Cator joined me in watching Arthur at his work. Arthur sent laborers with picks and shovels into the silted quagmire beneath the palace-villa. They dug out ages of muck and shored and backfilled collapsing latrine walls.
It was wretched work, full of danger and disease. Peasants fell out dying, groaning with exhaustion, screaming that demons infested the old sewers. Some ran away, pursued by demons only they could see, or wanted to see so they could return to the comparative ease of country agriculture.
Arthur jumped into the muck with his slaves, a prince digging alongside them, crazed with excitement to fight the earth and its demons, to push forward the work. It was an amazing thing to see.
When Arthur came out of the sewers, dripping, sweating, shaking with hunger and weariness, Phyllis Merlin took him into her chamber.
Her place reeked of incense of flowers blooming in the wrong season. She stripped and cleaned Arthur, oiled him, made merlinic love to him. Powered him up f
or more digging labor and, to my surprise, for library research.
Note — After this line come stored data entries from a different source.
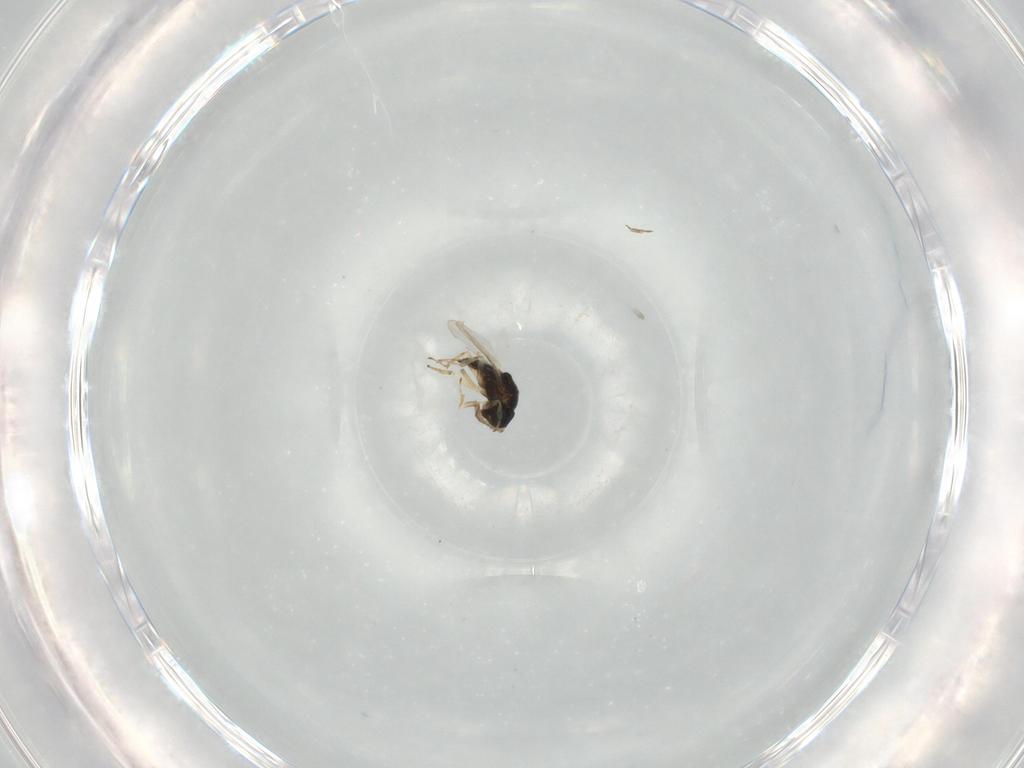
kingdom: Animalia
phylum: Arthropoda
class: Insecta
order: Hymenoptera
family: Encyrtidae
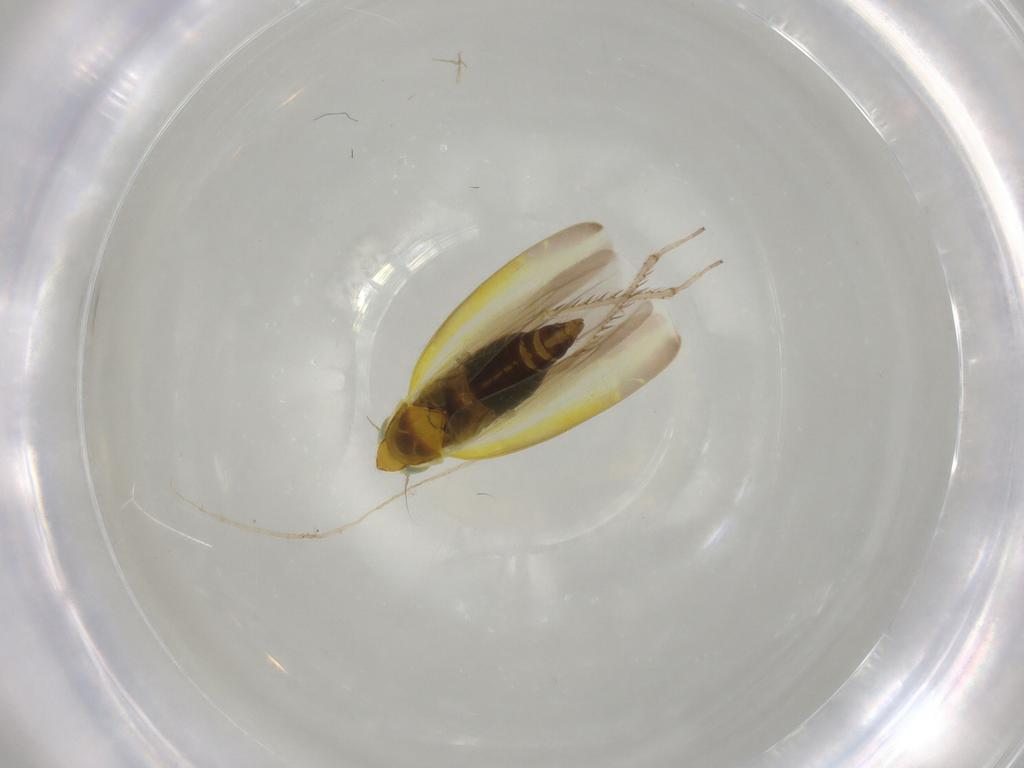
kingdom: Animalia
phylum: Arthropoda
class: Insecta
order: Hemiptera
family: Cicadellidae
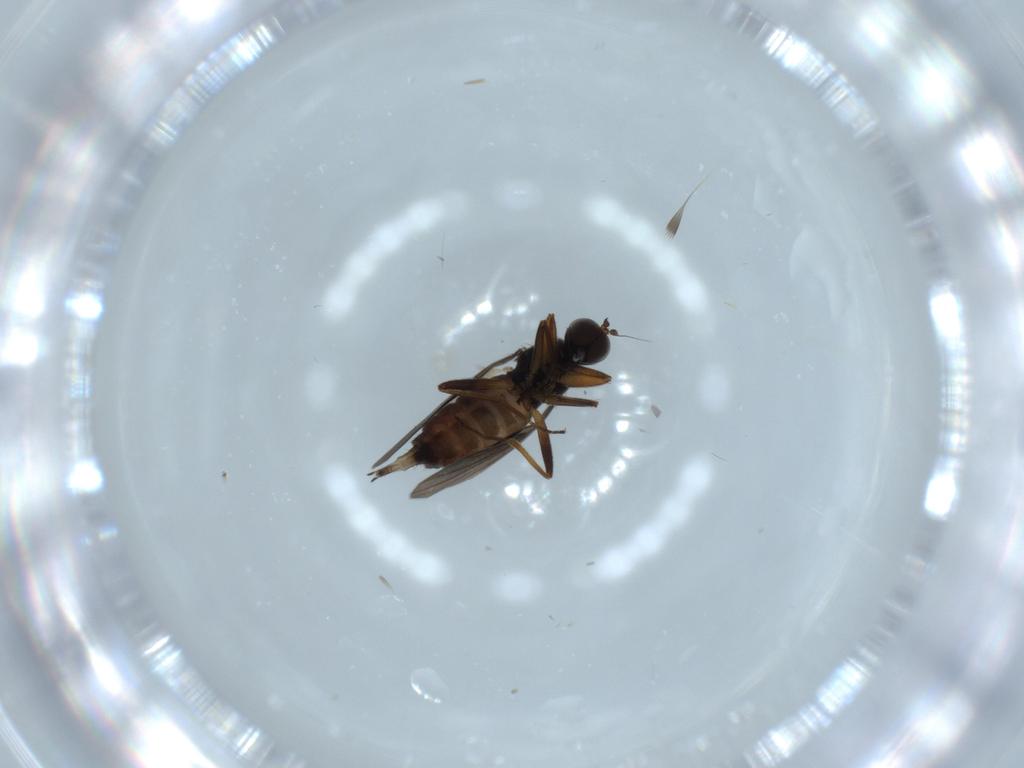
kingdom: Animalia
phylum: Arthropoda
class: Insecta
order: Diptera
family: Hybotidae
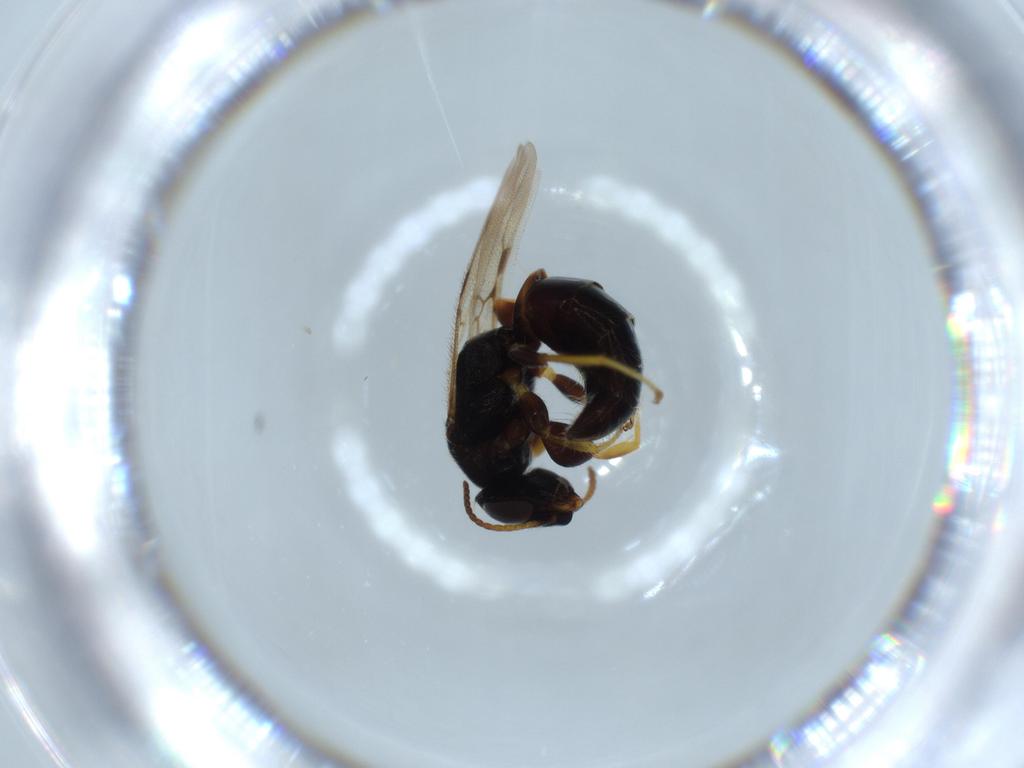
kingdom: Animalia
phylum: Arthropoda
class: Insecta
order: Hymenoptera
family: Bethylidae
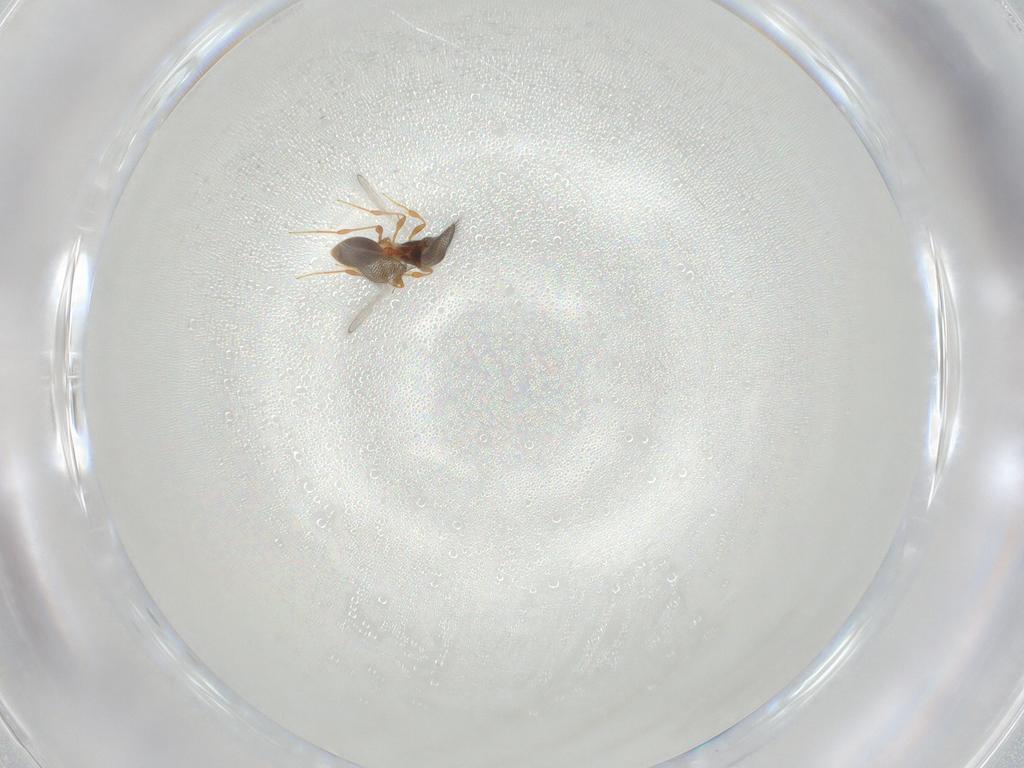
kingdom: Animalia
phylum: Arthropoda
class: Insecta
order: Hymenoptera
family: Platygastridae
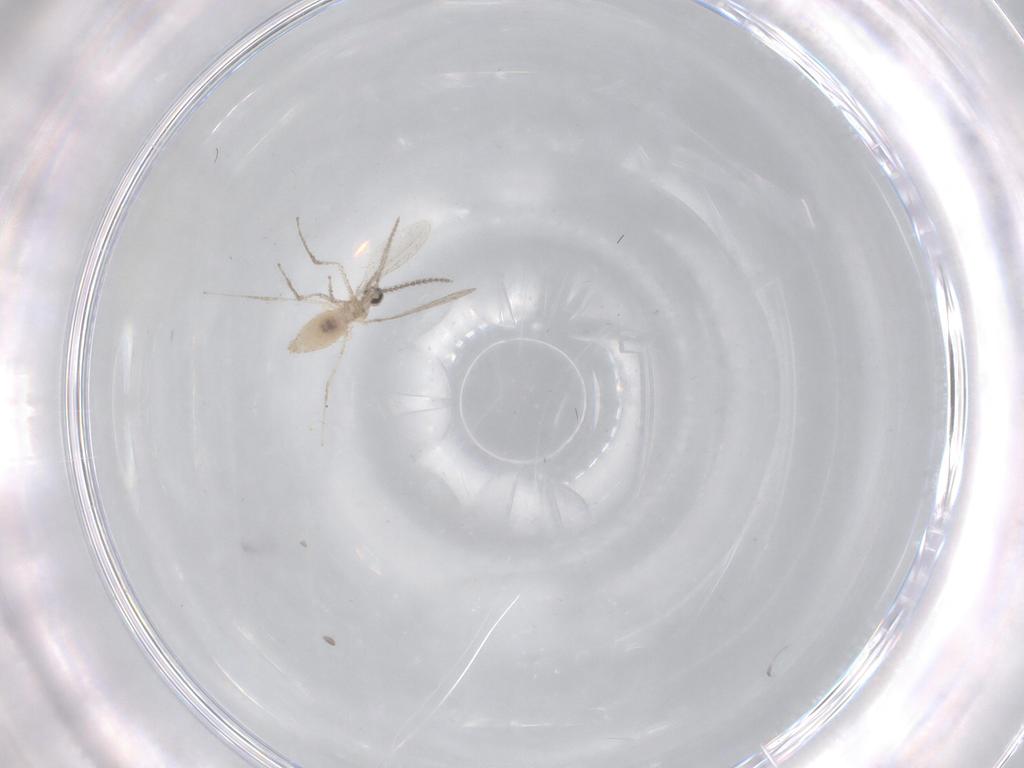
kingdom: Animalia
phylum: Arthropoda
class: Insecta
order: Diptera
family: Cecidomyiidae
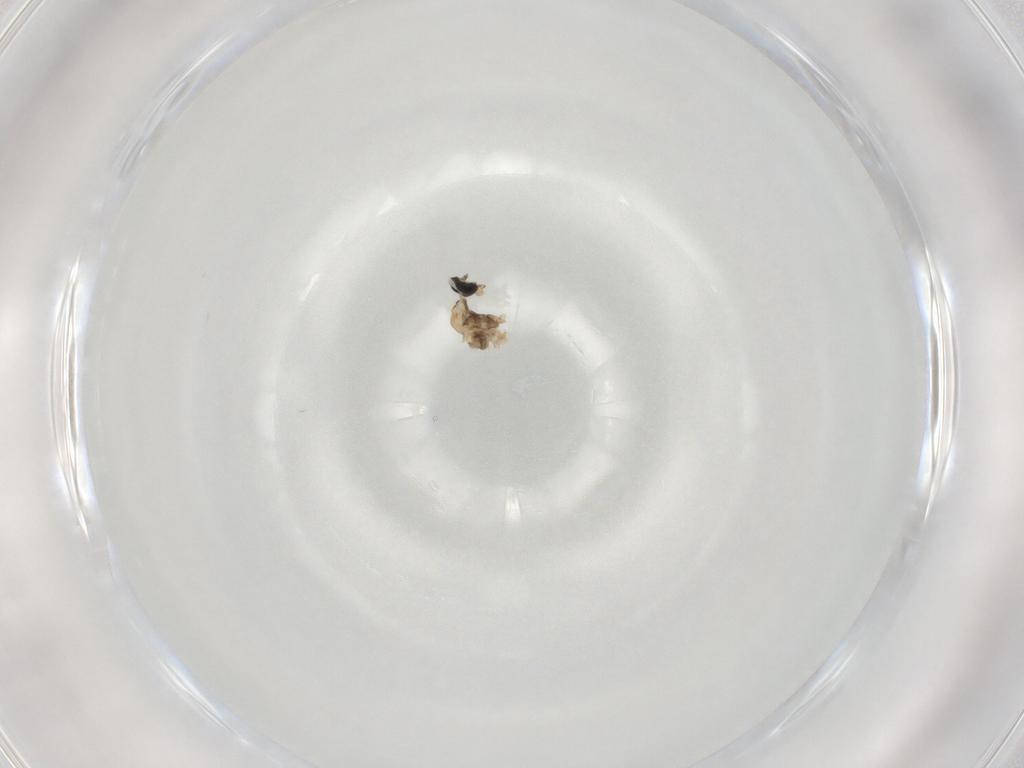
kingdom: Animalia
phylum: Arthropoda
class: Insecta
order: Diptera
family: Cecidomyiidae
Cator’s rotting library taught Arthur Roman engineering and management, how to doctor and drive his laborers, how to keep accounts and bear the responsibilities of a lord for a hundred and fifty working men and their families. Families that seemed to stretch forever across farm fields into the forest-haunts of madmen and lepers. He learned to be lord to all of them, to be their priest, judge, and taskmaster.
He was exhausted with the labor of learning but each night he woke at the second watch, rolled away from Phyllis’ arms thrown over him in her sleep, and picked up the antique plans to read them by moonlight.
That was rarely enough. Often he went into the sewer at midnight to work alone, measuring and calculating. His war band clustered on the ledges, unhappy about their chief’s peculiar choice of professions, but lifting out the baskets of filth he raked aside to do his measurements.
That night, on the floor above them, with a lamp, Cator and I stood watching Arthur and his midget warriors. Cator gagged at the foul smell and said, “What compels you to do this awful work, Arthur? You’re a knight and prince wasting yourself doing common arithmetic in a sewer!”
“This buys me Guenevere.”
“Holy gods, man, how can you know she’s worth all this awfulness?”
Cator, in the light of the guttering lamp, waited for his answer.
But Arthur replied to me in his soul-voice, When do I see my fabled Guenevere?
When you learn her soul-name, I said.
“What are you two saying?” Cator cried. “I can hear you thinking!”
Arthur said to me, Do I learn it before the soul-name of my own son? Tell me her soul-name, Mother!
Ask her yourself, I said.
I gave Arthur a dream – I could still do that – of the Lady Convent where Cator stored his stock of unmarried daughters. He had just one left in store.
On a rock above a garden valley, a sweet breeze, trees whose branches swept in the wind like the long hair of maidens, a breeze sighing like girls waiting for lovers, was a young woman with nun-chaperones.
She shimmered in and out of focus but it was clear she had Cator’s black eyes. Good Celtic red hair mixed with blond Breton and Gallic. And she was as roundly round as a Breton cow.